Dans la commune de Carrefour, qui compte près de 500 000 habitants, l’autorité de l’État s’est progressivement effritée au profit de groupes armés qui imposent leurs propres règles. Selon une enquête publiée par AyiboPost, le gang dirigé par Krisla Chéry a renforcé son contrôle sur plusieurs quartiers depuis le départ des derniers policiers dans certaines zones, survenu en 2024. Dans ces secteurs, la présence des hommes armés structure désormais la vie quotidienne, instaurant un climat de peur et d’arbitraire.

Décodage Info, 15 mars 2026– Un incident survenu en mars 2025 à Arcachon 32 illustre la brutalité de cette domination. Une querelle entre voisins autour de l’utilisation d’un robinet a rapidement dégénéré lorsque Bosal, un chef de gang opérant dans la zone, a été appelé pour trancher le différend. Arrivé avec plusieurs hommes, il aurait enlevé trois membres d’une des familles impliquées.
Parmi eux se trouvait Raphaella, 26 ans, qui affirme avoir été retenue captive, battue et violée avec sa cousine pendant plusieurs jours avant leur libération.Après cet épisode traumatisant, les deux jeunes femmes ont dû quitter la commune sous la menace directe de Bosal, considéré comme l’un des lieutenants de Krisla.
Selon plusieurs témoignages, ce dernier a réparti ses hommes dans des secteurs stratégiques tels que Diquini, Bizoton, Arcachon et Mon Repos afin d’étendre son influence. Ces responsables locaux prélèvent des taxes illégales sur les commerces, imposent des paiements forcés aux habitants et gèrent même des lieux de détention clandestins pour punir ceux qui contestent leur autorité.

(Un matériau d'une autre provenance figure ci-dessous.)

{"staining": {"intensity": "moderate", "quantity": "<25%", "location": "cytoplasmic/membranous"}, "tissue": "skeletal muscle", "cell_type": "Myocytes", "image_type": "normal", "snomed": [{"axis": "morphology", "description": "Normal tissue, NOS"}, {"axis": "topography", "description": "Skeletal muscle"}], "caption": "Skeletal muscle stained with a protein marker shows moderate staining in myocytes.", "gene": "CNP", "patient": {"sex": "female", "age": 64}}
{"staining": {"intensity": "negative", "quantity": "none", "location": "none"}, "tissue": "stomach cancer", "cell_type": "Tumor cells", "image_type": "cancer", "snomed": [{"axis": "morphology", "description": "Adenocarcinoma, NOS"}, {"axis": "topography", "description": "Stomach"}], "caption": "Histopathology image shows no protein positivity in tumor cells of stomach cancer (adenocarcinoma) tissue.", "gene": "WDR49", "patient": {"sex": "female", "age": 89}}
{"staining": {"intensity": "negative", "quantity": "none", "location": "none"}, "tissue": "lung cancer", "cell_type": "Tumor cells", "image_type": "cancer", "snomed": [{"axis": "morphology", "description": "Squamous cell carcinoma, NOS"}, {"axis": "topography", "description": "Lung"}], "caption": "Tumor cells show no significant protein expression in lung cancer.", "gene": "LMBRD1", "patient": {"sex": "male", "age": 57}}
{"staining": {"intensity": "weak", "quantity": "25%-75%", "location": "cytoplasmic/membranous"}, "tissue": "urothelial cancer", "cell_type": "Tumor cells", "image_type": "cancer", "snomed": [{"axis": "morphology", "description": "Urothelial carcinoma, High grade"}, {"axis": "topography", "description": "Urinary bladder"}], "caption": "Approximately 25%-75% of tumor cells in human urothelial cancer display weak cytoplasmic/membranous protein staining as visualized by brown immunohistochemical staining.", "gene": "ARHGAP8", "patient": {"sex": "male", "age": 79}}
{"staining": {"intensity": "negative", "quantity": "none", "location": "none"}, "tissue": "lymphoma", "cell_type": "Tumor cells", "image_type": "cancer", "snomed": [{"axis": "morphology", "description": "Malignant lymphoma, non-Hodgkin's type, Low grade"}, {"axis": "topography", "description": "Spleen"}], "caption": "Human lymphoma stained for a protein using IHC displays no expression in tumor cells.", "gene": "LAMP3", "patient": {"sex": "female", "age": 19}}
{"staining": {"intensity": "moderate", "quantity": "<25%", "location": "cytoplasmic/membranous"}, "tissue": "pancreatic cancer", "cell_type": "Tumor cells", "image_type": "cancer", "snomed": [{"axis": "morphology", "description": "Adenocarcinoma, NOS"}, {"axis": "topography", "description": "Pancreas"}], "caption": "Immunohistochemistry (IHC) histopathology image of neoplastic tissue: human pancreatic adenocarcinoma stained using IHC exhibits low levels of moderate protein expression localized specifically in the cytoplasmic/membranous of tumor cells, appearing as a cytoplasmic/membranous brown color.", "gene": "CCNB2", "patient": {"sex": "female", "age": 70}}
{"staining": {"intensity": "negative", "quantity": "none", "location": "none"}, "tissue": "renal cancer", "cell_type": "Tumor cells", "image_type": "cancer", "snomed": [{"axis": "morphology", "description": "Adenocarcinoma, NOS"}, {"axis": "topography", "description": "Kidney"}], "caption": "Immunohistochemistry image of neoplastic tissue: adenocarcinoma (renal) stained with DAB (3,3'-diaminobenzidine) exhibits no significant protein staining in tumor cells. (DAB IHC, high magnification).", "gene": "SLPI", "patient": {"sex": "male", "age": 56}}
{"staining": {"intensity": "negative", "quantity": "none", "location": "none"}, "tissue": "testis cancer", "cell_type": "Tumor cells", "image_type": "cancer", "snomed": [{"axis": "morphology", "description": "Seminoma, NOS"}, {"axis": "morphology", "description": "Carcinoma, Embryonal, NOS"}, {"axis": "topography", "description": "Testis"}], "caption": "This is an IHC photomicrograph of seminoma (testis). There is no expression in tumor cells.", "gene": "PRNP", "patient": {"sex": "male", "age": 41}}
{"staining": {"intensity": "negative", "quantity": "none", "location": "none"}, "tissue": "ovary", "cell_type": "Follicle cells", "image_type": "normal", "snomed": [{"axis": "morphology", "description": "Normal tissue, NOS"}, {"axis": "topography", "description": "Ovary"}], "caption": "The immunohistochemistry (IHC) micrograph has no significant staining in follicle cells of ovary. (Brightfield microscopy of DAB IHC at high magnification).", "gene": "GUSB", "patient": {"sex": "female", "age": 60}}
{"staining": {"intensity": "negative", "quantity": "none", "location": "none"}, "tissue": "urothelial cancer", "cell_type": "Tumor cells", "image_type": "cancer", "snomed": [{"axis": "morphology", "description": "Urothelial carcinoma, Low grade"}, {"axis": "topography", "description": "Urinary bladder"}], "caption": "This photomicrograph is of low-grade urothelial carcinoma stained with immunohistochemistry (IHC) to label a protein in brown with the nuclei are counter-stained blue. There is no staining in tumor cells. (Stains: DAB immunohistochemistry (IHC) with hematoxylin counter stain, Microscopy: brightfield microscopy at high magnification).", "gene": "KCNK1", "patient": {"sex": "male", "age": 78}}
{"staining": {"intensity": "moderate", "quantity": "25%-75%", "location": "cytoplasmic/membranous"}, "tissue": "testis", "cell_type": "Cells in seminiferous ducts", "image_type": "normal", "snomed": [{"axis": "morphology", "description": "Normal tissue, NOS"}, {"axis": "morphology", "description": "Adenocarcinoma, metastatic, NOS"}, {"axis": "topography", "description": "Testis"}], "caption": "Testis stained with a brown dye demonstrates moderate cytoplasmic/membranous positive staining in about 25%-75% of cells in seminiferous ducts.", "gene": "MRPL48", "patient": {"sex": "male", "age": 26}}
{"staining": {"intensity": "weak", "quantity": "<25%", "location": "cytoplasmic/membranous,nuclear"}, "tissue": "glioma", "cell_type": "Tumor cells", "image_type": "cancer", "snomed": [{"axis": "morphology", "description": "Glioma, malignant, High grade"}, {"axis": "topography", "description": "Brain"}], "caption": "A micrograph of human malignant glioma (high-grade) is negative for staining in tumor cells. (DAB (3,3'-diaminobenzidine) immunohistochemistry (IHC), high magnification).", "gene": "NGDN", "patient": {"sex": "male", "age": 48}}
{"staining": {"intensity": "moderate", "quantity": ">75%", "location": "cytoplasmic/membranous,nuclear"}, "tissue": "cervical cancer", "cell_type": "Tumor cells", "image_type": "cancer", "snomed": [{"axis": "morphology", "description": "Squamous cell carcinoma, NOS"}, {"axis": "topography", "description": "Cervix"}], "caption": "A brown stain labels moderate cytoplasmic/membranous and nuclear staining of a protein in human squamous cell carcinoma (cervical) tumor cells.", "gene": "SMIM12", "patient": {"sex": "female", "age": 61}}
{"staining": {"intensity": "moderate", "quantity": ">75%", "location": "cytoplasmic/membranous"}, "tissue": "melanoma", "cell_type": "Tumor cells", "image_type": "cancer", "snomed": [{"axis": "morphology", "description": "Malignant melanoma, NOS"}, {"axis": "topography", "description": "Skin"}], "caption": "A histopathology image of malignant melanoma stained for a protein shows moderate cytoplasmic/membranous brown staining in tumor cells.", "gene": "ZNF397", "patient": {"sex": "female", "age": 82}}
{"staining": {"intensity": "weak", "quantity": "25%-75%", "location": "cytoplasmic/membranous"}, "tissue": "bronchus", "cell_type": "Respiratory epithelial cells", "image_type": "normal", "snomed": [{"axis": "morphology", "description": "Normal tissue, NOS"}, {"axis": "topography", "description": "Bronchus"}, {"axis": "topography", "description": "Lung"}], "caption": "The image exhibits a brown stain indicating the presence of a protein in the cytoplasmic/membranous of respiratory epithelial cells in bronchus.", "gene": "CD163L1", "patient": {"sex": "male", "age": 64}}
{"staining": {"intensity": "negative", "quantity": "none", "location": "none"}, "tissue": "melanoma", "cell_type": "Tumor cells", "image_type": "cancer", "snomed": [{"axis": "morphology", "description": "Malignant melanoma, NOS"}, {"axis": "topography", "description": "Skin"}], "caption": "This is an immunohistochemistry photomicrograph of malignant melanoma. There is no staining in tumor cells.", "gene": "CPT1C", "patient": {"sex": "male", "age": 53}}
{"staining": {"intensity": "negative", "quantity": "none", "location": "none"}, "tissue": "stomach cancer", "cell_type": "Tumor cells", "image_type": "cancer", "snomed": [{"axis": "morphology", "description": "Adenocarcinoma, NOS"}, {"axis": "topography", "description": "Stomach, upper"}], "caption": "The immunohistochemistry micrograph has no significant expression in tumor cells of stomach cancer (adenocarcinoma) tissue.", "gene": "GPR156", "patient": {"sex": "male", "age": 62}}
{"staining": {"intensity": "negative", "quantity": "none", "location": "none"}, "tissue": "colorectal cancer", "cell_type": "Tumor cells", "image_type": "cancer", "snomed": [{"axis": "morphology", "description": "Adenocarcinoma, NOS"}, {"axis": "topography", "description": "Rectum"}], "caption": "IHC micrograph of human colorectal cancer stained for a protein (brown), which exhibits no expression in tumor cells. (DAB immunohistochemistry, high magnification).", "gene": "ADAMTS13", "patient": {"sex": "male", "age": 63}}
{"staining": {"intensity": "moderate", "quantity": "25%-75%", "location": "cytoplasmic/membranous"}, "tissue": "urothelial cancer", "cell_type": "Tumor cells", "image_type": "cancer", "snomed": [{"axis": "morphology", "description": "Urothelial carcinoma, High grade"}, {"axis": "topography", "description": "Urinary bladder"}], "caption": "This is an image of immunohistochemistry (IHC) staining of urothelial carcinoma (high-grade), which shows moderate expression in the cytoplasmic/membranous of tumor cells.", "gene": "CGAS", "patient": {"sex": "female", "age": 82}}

Cette forme de justice improvisée s’affiche désormais ouvertement sur les réseaux sociaux.
En juillet 2025, une vidéo largement partagée montrait l’interrogatoire d’une jeune femme accusée d’avoir abandonné son bébé de six mois. Une voix menaçante avertissait que toute personne coupable d’un acte similaire serait enfermée et contrainte de payer une amende pour recouvrer sa liberté.
Dans une autre séquence diffusée quelques semaines plus tôt, une adolescente de quinze ans apparaissait le visage tuméfié, sommée de s’expliquer devant Krisla après avoir poignardé son petit ami, qui l’aurait battue. Ces images et témoignages révèlent la consolidation d’un système parallèle où les gangs se substituent aux institutions publiques.
Dans une commune déjà fragilisée par l’insécurité et la pauvreté, les populations les plus vulnérables , femmes, enfants et jeunes , subissent de plein fouet les abus et humiliations. En l’absence d’une réponse efficace des autorités, la population reste prisonnière d’un ordre imposé par la force, où la loi des armes prévaut sur toute forme de justice officielle.